▶ [Exercise goal] Every picture stays out; everything else in the listing below is to be returned exactly.

+---+

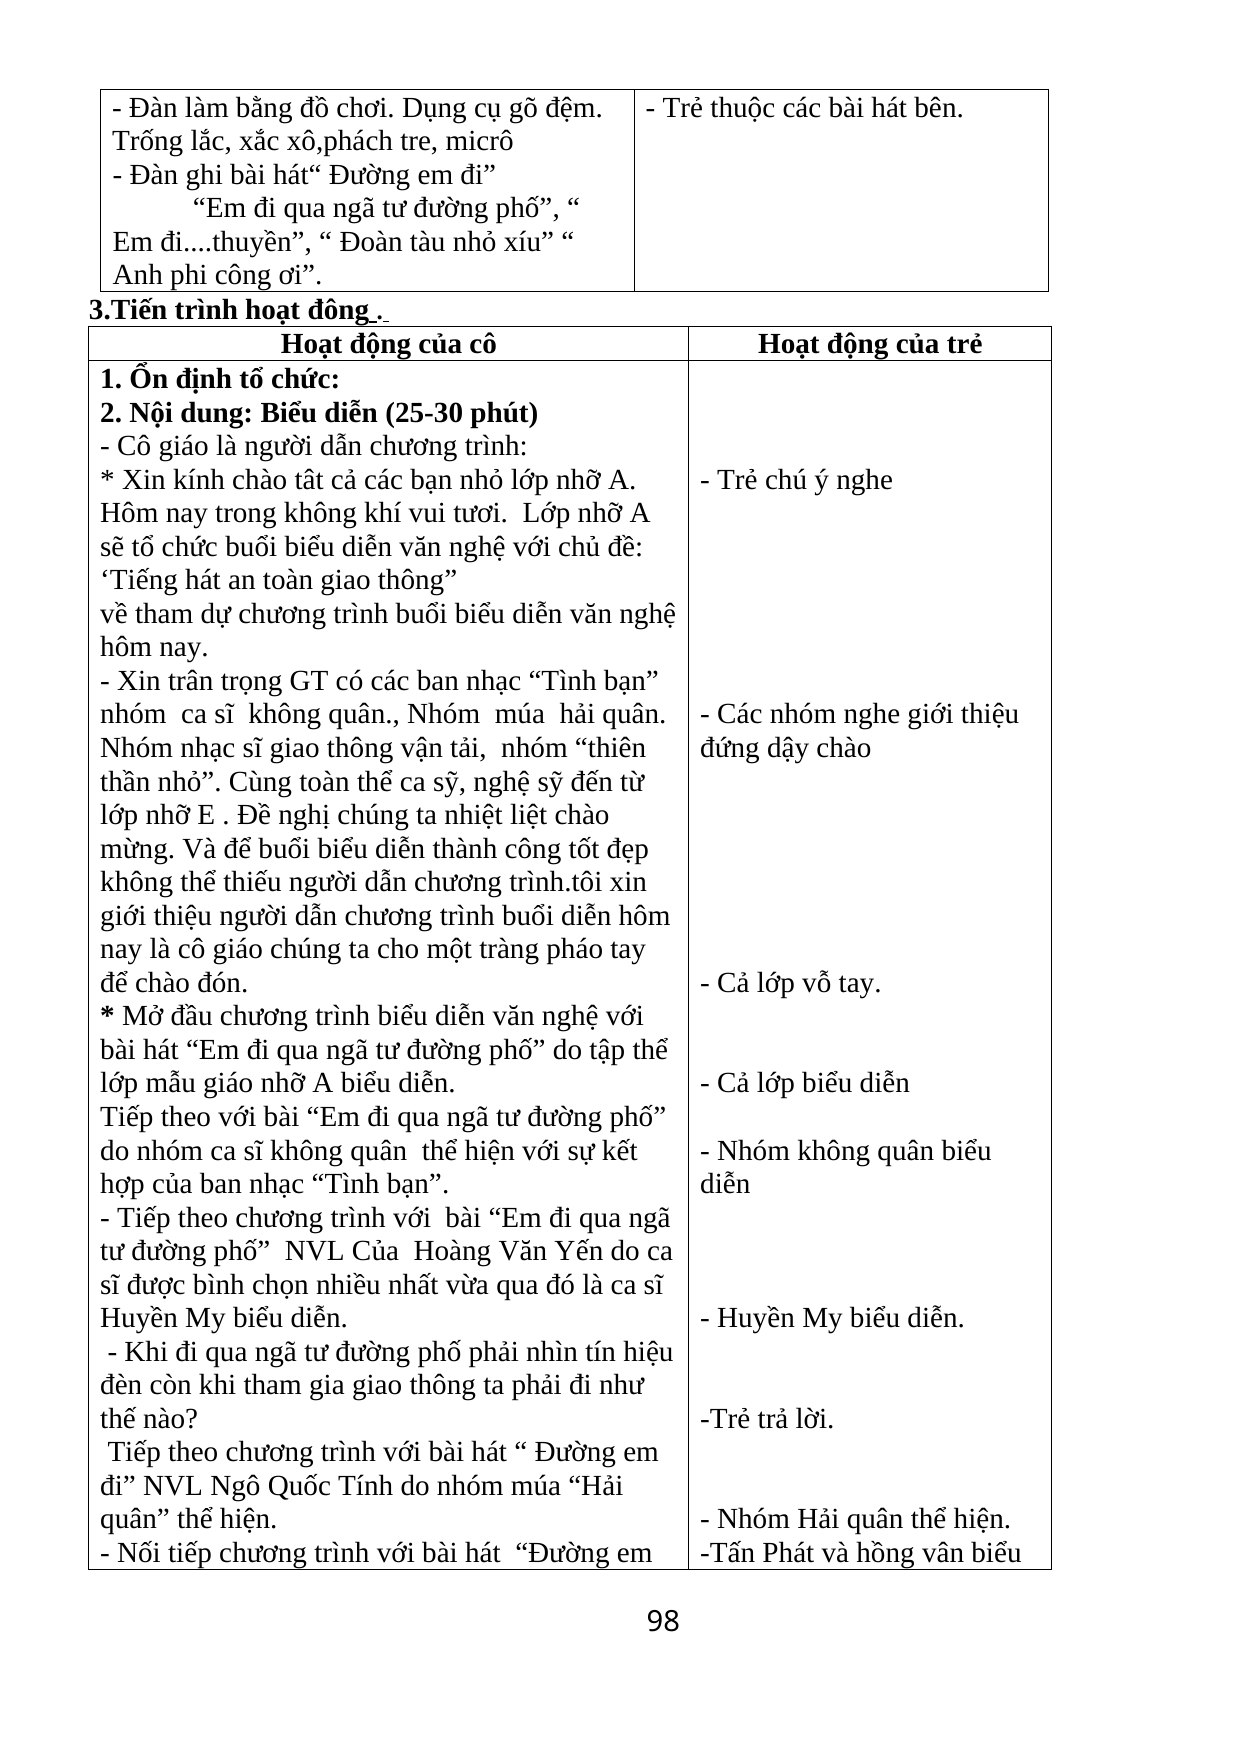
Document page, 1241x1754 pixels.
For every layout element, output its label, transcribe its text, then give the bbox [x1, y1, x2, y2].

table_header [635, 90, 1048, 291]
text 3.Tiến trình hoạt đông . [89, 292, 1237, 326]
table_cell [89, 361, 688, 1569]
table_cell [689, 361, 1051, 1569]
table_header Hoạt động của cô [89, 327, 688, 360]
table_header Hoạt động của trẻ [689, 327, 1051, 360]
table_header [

+---+

▶ [Written answer]
Document page, 1241x1754 pixels.
For every layout element, output its label, transcribe its text, then give the bbox [x1, y1, x2, y2].

table_header [635, 90, 1048, 291]
text 3.Tiến trình hoạt đông . [89, 292, 1237, 326]
table_cell [89, 361, 688, 1569]
table_cell [689, 361, 1051, 1569]
table_header Hoạt động của cô [89, 327, 688, 360]
table_header Hoạt động của trẻ [689, 327, 1051, 360]
table_header [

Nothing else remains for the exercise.